→ **EXERCISE INPUTS**:
════════════════════

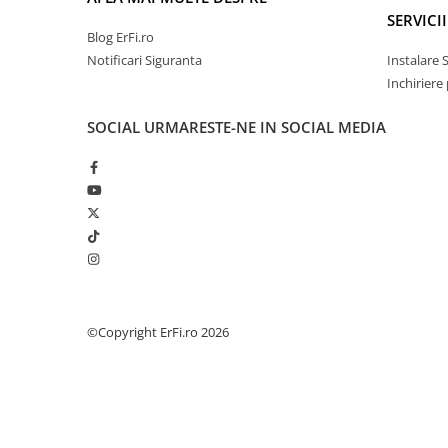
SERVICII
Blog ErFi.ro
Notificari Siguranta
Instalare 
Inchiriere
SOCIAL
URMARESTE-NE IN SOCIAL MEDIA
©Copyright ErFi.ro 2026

════════════════════

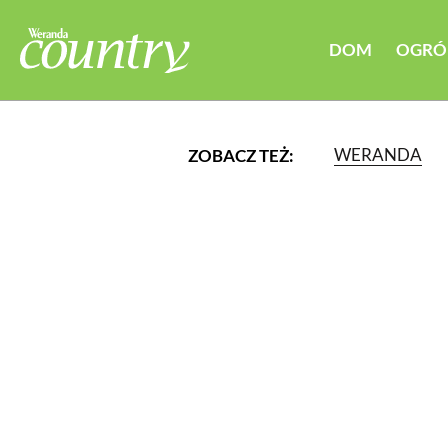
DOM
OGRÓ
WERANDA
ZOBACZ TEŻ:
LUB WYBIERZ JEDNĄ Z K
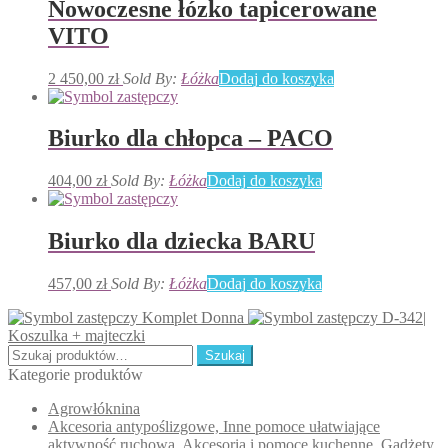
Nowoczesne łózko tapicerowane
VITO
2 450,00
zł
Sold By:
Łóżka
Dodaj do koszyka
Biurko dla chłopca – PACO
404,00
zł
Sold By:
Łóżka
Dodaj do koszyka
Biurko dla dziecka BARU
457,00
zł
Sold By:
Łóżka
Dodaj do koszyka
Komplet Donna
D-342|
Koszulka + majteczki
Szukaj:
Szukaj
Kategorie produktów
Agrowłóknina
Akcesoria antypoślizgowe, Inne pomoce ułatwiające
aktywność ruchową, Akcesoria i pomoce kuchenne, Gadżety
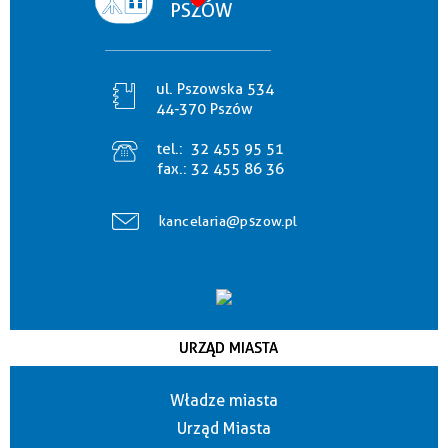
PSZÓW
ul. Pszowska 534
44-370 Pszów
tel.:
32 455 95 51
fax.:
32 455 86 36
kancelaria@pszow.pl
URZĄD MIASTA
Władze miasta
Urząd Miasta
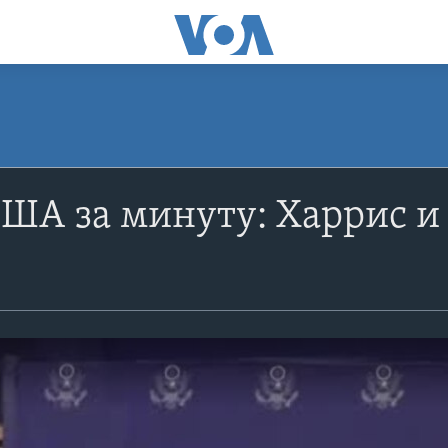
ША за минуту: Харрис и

════════════════════

→ **EXERCISE DESCRIPTION**:
Return, unchanged, the stretch of rows from the line containing "Nowoczesne łózko tapicerowane" through the line containing "Agrowłóknina", with both of those lines included.

→ **ANSWER SPACE**:
Nowoczesne łózko tapicerowane
VITO
2 450,00
zł
Sold By:
Łóżka
Dodaj do koszyka
Biurko dla chłopca – PACO
404,00
zł
Sold By:
Łóżka
Dodaj do koszyka
Biurko dla dziecka BARU
457,00
zł
Sold By:
Łóżka
Dodaj do koszyka
Komplet Donna
D-342|
Koszulka + majteczki
Szukaj:
Szukaj
Kategorie produktów
Agrowłóknina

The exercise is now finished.